[[ Excerpt, beginning ]]

Korea was ruled by Japan from 1910 until the closing days of World War II. In August 1945, the Soviet Union declared war on Japan, as a result of an agreement with the United States, and liberated Korea north of the 38th parallel. U.S. forces subsequently moved into the south. By 1948, as a product of the Cold War between the Soviet Union and the United States, Korea was split into two regions, with separate governments. Both governments claimed to be the legitimate government of all of Korea, and neither side accepted the border as permanent. The conflict escalated into open warfare when North Korean forces—supported by the Soviet Union and China—moved into the south on 25 June 1950. On that day, the United Nations Security Council recognized this North Korean act as invasion and called for an immediate ceasefire. On 27 June, the Security Council adopted S/RES/83: Complaint of aggression upon the Republic of Korea and decided the formation and dispatch of the UN Forces in Korea. Twenty-one countries of the United Nations eventually contributed to the UN force, with the United States providing 88% of the UN's military personnel.

After the first two months of the conflict, South Korean forces were on the point of defeat, forced back to the Pusan Perimeter. In September 1950, an amphibious UN counter-offensive was launched at Inchon, and cut off many of the North Korean troops. Those that escaped envelopment and capture were rapidly forced back north all the way to the border with China at the Yalu River, or into the mountainous interior. At this point, in October 1950, Chinese forces crossed the Yalu and entered the war. Chinese intervention triggered a retreat of UN forces which continued until mid-1951.

[[ Excerpt, end ]]
[[ Record set, beginning ]]

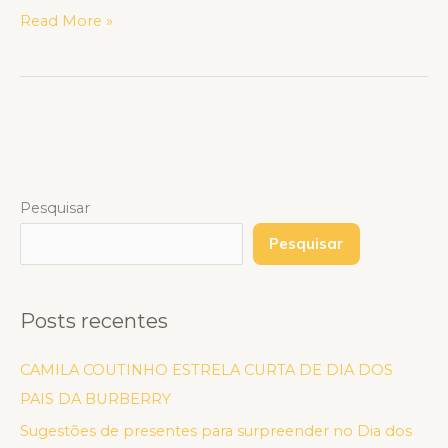
Read More »
Pesquisar
Pesquisar
Posts recentes
CAMILA COUTINHO ESTRELA CURTA DE DIA DOS
PAIS DA BURBERRY
Sugestões de presentes para surpreender no Dia dos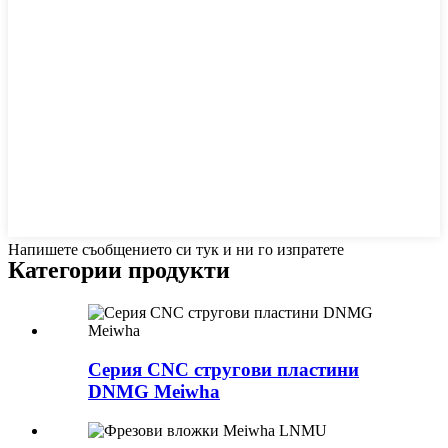
Напишете съобщението си тук и ни го изпратете
Категории продукти
Серия CNC стругови пластини
DNMG Meiwha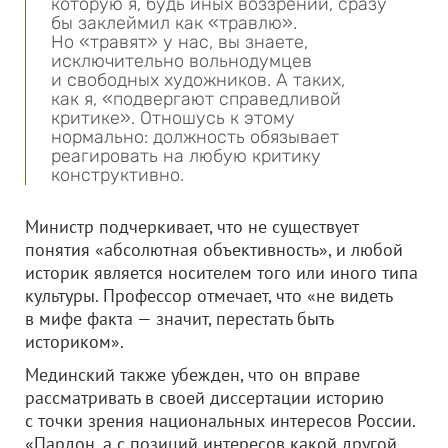
которую я, будь иных воззрений, сразу
бы заклеймил как «травлю».
Но «травят» у нас, вы знаете,
исключительно вольнодумцев
и свободных художников. А таких,
как я, «подвергают справедливой
критике». Отношусь к этому
нормально: должность обязывает
реагировать на любую критику
конструктивно.
Министр подчеркивает, что не существует
понятия «абсолютная объективность», и любой
историк является носителем того или иного типа
культуры. Профессор отмечает, что «не видеть
в мифе факта — значит, перестать быть
историком».
Мединский также убежден, что он вправе
рассматривать в своей диссертации историю
с точки зрения национальных интересов России.
«Пардон, а с позиций интересов какой другой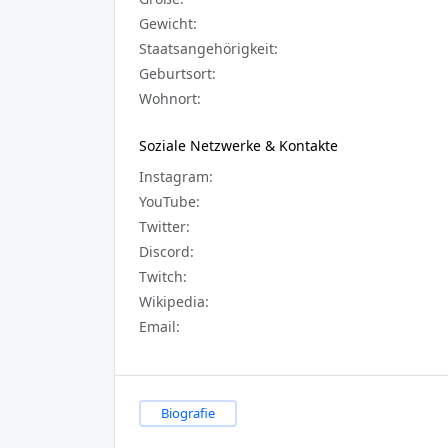
Gewicht:
Staatsangehörigkeit:
Geburtsort:
Wohnort:
Soziale Netzwerke & Kontakte
Instagram:
YouTube:
Twitter:
Discord:
Twitch:
Wikipedia:
Email:
Biografie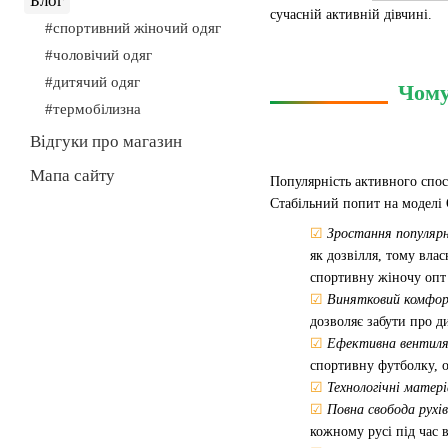
Блог
сучасній активній дівчині.
#спортивний жіночий одяг
#чоловічий одяг
#дитячий одяг
Чому
#термобілизна
Відгуки про магазин
Мапа сайту
Популярність активного спос
Стабільний попит на моделі
☑
Зростання популяр
як дозвілля, тому вла
спортивну жіночу опт 
☑
Винятковий комфор
дозволяє забути про 
☑
Ефективна вентиля
спортивну футболку, о
☑
Технологічні матері
☑
Повна свобода рухів
кожному русі під час 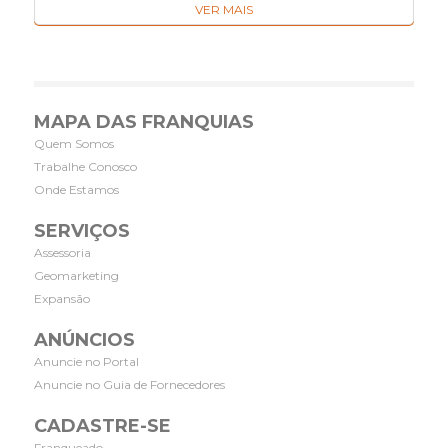
VER MAIS
MAPA DAS FRANQUIAS
Quem Somos
Trabalhe Conosco
Onde Estamos
SERVIÇOS
Assessoria
Geomarketing
Expansão
ANÚNCIOS
Anuncie no Portal
Anuncie no Guia de Fornecedores
CADASTRE-SE
Franqueado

[[ Record set, end ]]

# [The task]
From the excerpt on the Korean War, extract everything from "After the first" down to "continued until mid-1951.". The records that accompany this excerpt on the Korean War are independent material.

# [Completed task]
After the first two months of the conflict, South Korean forces were on the point of defeat, forced back to the Pusan Perimeter. In September 1950, an amphibious UN counter-offensive was launched at Inchon, and cut off many of the North Korean troops. Those that escaped envelopment and capture were rapidly forced back north all the way to the border with China at the Yalu River, or into the mountainous interior. At this point, in October 1950, Chinese forces crossed the Yalu and entered the war. Chinese intervention triggered a retreat of UN forces which continued until mid-1951.